What this chapter covers
- 01Population model E(Y|X) = β₀ + β₁X and the error term
- 02Least-squares slope b₁ and intercept b₀
- 03Fitted values Ŷ and residuals e = Y − Ŷ
- 04Interpreting the slope and intercept in business terms
- 05Sums of squares: SST = SSR + SSE
- 06R² = SSR/SST as the proportion of variation explained
- 07Standard error of the regression (SER)
- 08Prediction and the danger of extrapolation
Estimating a simple linear regression line
- 1 markCompute the means: x̄ = (2+3+5+6+9)/5 = 25/5 = 5; ȳ = (6+7+10+11+16)/5 = 50/5 = 10.
- 1 markCompute Σ(x−x̄)(y−ȳ): (−3)(−4) + (−2)(−3) + (0)(0) + (1)(1) + (4)(6) = 12 + 6 + 0 + 1 + 24 = 43.
- 1 markCompute Σ(x−x̄)²: 9 + 4 + 0 + 1 + 16 = 30.
- 1 markSlope: b₁ = 43/30 = 1.4333.
- 1 markIntercept: b₀ = ȳ − b₁x̄ = 10 − 1.4333×5 = 10 − 7.1667 = 2.8333. Line: Ŷ = 2.8333 + 1.4333X.
- 1 markInterpret: each additional $100 of advertising spend (one unit of X) is associated with about $1,433 more in weekly sales (since Y is in $000s).
Key terms
- Least-squares estimates
- The slope b₁ and intercept b₀ that minimise the sum of squared residuals; b₁ = Σ(x−x̄)(y−ȳ)/Σ(x−x̄)² and b₀ = ȳ − b₁x̄.
- Residual (e)
- The vertical gap between an observed value and the fitted line, eᵢ = yᵢ − ŷᵢ; least squares minimises the sum of their squares.
- SST, SSR, SSE
- Total (SST), explained/regression (SSR) and unexplained/error (SSE) sums of squares; they satisfy SST = SSR + SSE.
- Coefficient of determination (R²)
- R² = SSR/SST, the fraction of the variation in Y explained by the model; it ranges from 0 to 1 in simple regression.
- Standard error of the regression (SER)
- SER = √(SSE/(n−k−1)), the typical size of a residual; smaller values indicate tighter fit around the line.
Simple Linear Regression FAQ
How do I interpret the intercept b₀?
It is the expected value of Y when X = 0. Often this is outside the range of the data (e.g. zero advertising), so treat it as a mathematical anchor for the line rather than a meaningful business prediction unless X = 0 is realistic.
What does R² tell me and what does it not?
R² is the proportion of variation in Y the model explains. It does not tell you whether the relationship is causal, whether the model assumptions hold, or whether predictions outside the data range are safe.

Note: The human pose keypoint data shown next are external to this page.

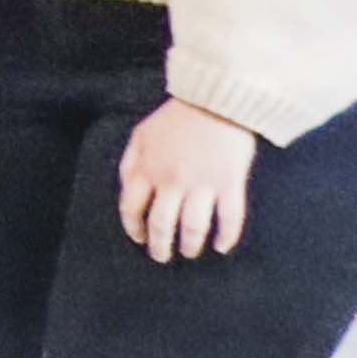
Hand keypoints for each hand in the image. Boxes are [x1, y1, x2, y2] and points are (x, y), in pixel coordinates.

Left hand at [118, 99, 260, 261]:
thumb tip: (126, 189)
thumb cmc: (177, 117)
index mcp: (147, 169)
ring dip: (190, 245)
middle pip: (161, 224)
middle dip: (159, 246)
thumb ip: (130, 163)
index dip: (133, 228)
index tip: (139, 239)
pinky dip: (226, 236)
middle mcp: (171, 181)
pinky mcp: (230, 183)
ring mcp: (202, 184)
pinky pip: (230, 217)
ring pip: (193, 227)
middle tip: (162, 257)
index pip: (131, 208)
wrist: (215, 100)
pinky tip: (222, 247)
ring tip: (190, 253)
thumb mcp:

Why is extrapolation risky?
The estimated line is only supported by the range of X observed. Predicting Y for X values far outside that range assumes the linear relationship continues, which the data cannot justify and which often fails in practice.
Exam move
Practise the slope-intercept calculation by hand on a five- or six-point dataset until the table method is second nature, then verify with Excel's Data Analysis → Regression so you can read the same output the exam shows. Always finish a regression answer with a slope interpretation in the variables' actual units — that sentence is reliably worth a mark and is where rushed answers fall short.